The first topic will be on Restarted Moment based First Order Methods. First order methods are very popular due to their low complexity and using momentum to speed them up is a well-known technique. These methods are known to have non-monotonic but periodic behavior in the high momentum regime. If important parameters like condition number are known the momentum can be adjusted to get linear convergence. Unfortunately, these parameters are usually not accessible. One of the most intuitive and well-known heuristics is to look at the inner product of the momentum and gradient vector, and restart when this inner product is positive. In this part of the talk, we will analyze this restarting scheme, propose a novel restarting criteria and discuss how to extend these methods to non-smooth objective functions.
For the second topic, we investigate the computation of the sparsest solution to an underdetermined system of linear equations using the Huber loss function as a proxy for the 1-norm and a quadratic error term a la Lasso.
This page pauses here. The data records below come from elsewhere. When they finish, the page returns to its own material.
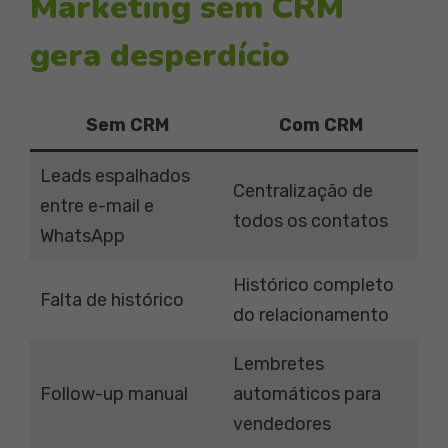
Marketing sem CRM
gera desperdício
Sem CRM
Com CRM
Leads espalhados
Centralização de
entre e-mail e
todos os contatos
WhatsApp
Histórico completo
Falta de histórico
do relacionamento
Lembretes
Follow-up manual
automáticos para
vendedores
The approach is termed “penalized Huber ` loss”. We will show results that allow calculating a sparse solution using a simple extrapolation formula under a sign constancy condition that can be removed if one works with extreme points. Conditions leading to sign constancy, as well as necessary and sufficient conditions for computation of the sparsest solution by penalized Huber loss, and ties among different solutions will be discussed.
The last topic will be on mechanism design on trade networks. For preferences satisfying gross substitutes property, it has been shown that a competitive equilibrium exists in trading networks. So far the majority of the work for this problem are focused on mechanisms achieving an efficient outcome for the submodular flow problem. We will discuss the shortcomings of the recent approaches and how to tackle settings with additional constraints.